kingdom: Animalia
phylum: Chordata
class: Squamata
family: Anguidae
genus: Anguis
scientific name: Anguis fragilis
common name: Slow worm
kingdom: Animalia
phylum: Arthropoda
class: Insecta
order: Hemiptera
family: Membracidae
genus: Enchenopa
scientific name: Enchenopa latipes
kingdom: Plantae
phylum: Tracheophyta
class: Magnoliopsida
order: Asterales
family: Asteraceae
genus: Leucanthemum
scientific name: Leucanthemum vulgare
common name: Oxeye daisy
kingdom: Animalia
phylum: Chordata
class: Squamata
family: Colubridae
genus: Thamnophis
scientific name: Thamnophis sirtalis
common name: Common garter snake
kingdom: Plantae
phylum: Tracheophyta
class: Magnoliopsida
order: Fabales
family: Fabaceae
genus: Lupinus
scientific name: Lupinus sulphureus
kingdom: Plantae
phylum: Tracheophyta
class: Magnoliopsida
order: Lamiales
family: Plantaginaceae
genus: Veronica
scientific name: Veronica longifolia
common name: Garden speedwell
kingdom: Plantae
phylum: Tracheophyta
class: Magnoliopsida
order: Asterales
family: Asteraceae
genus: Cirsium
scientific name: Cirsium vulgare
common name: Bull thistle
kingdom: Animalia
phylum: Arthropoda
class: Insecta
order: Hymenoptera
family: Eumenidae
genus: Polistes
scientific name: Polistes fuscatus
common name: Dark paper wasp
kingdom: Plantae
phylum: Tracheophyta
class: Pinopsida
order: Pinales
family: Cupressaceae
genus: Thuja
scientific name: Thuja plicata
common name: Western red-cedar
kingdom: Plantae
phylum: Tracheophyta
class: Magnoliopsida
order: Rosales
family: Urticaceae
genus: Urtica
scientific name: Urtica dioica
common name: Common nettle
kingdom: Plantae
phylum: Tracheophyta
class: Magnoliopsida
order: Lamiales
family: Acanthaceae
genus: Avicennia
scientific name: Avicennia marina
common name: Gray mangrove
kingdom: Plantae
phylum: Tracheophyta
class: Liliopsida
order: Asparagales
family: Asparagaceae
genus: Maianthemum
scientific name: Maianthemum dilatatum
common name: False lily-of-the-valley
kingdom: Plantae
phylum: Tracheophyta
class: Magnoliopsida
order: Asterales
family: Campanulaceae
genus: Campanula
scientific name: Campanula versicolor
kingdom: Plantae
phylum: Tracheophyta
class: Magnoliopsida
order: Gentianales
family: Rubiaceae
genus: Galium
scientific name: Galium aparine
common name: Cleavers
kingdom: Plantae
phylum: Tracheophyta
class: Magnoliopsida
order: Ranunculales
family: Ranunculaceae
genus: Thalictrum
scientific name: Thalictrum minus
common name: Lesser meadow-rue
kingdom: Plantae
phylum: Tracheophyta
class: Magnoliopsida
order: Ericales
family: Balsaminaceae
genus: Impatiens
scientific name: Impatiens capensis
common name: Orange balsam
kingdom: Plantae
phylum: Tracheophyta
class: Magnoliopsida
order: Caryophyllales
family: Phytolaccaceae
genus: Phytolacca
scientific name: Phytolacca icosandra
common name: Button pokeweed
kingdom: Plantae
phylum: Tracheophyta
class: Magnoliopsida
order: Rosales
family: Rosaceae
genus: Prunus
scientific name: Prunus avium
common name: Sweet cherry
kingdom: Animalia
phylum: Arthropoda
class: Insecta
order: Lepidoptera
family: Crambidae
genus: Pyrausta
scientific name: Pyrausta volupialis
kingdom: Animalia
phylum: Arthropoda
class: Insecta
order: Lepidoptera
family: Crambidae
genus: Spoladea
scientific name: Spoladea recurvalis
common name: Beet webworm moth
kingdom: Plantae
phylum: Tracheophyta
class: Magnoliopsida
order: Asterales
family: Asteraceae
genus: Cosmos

* TO DO: Output every line of the data above again, word for word and in the same order.

* EXERCISE SOLUTION:
kingdom: Animalia
phylum: Chordata
class: Squamata
family: Anguidae
genus: Anguis
scientific name: Anguis fragilis
common name: Slow worm
kingdom: Animalia
phylum: Arthropoda
class: Insecta
order: Hemiptera
family: Membracidae
genus: Enchenopa
scientific name: Enchenopa latipes
kingdom: Plantae
phylum: Tracheophyta
class: Magnoliopsida
order: Asterales
family: Asteraceae
genus: Leucanthemum
scientific name: Leucanthemum vulgare
common name: Oxeye daisy
kingdom: Animalia
phylum: Chordata
class: Squamata
family: Colubridae
genus: Thamnophis
scientific name: Thamnophis sirtalis
common name: Common garter snake
kingdom: Plantae
phylum: Tracheophyta
class: Magnoliopsida
order: Fabales
family: Fabaceae
genus: Lupinus
scientific name: Lupinus sulphureus
kingdom: Plantae
phylum: Tracheophyta
class: Magnoliopsida
order: Lamiales
family: Plantaginaceae
genus: Veronica
scientific name: Veronica longifolia
common name: Garden speedwell
kingdom: Plantae
phylum: Tracheophyta
class: Magnoliopsida
order: Asterales
family: Asteraceae
genus: Cirsium
scientific name: Cirsium vulgare
common name: Bull thistle
kingdom: Animalia
phylum: Arthropoda
class: Insecta
order: Hymenoptera
family: Eumenidae
genus: Polistes
scientific name: Polistes fuscatus
common name: Dark paper wasp
kingdom: Plantae
phylum: Tracheophyta
class: Pinopsida
order: Pinales
family: Cupressaceae
genus: Thuja
scientific name: Thuja plicata
common name: Western red-cedar
kingdom: Plantae
phylum: Tracheophyta
class: Magnoliopsida
order: Rosales
family: Urticaceae
genus: Urtica
scientific name: Urtica dioica
common name: Common nettle
kingdom: Plantae
phylum: Tracheophyta
class: Magnoliopsida
order: Lamiales
family: Acanthaceae
genus: Avicennia
scientific name: Avicennia marina
common name: Gray mangrove
kingdom: Plantae
phylum: Tracheophyta
class: Liliopsida
order: Asparagales
family: Asparagaceae
genus: Maianthemum
scientific name: Maianthemum dilatatum
common name: False lily-of-the-valley
kingdom: Plantae
phylum: Tracheophyta
class: Magnoliopsida
order: Asterales
family: Campanulaceae
genus: Campanula
scientific name: Campanula versicolor
kingdom: Plantae
phylum: Tracheophyta
class: Magnoliopsida
order: Gentianales
family: Rubiaceae
genus: Galium
scientific name: Galium aparine
common name: Cleavers
kingdom: Plantae
phylum: Tracheophyta
class: Magnoliopsida
order: Ranunculales
family: Ranunculaceae
genus: Thalictrum
scientific name: Thalictrum minus
common name: Lesser meadow-rue
kingdom: Plantae
phylum: Tracheophyta
class: Magnoliopsida
order: Ericales
family: Balsaminaceae
genus: Impatiens
scientific name: Impatiens capensis
common name: Orange balsam
kingdom: Plantae
phylum: Tracheophyta
class: Magnoliopsida
order: Caryophyllales
family: Phytolaccaceae
genus: Phytolacca
scientific name: Phytolacca icosandra
common name: Button pokeweed
kingdom: Plantae
phylum: Tracheophyta
class: Magnoliopsida
order: Rosales
family: Rosaceae
genus: Prunus
scientific name: Prunus avium
common name: Sweet cherry
kingdom: Animalia
phylum: Arthropoda
class: Insecta
order: Lepidoptera
family: Crambidae
genus: Pyrausta
scientific name: Pyrausta volupialis
kingdom: Animalia
phylum: Arthropoda
class: Insecta
order: Lepidoptera
family: Crambidae
genus: Spoladea
scientific name: Spoladea recurvalis
common name: Beet webworm moth
kingdom: Plantae
phylum: Tracheophyta
class: Magnoliopsida
order: Asterales
family: Asteraceae
genus: Cosmos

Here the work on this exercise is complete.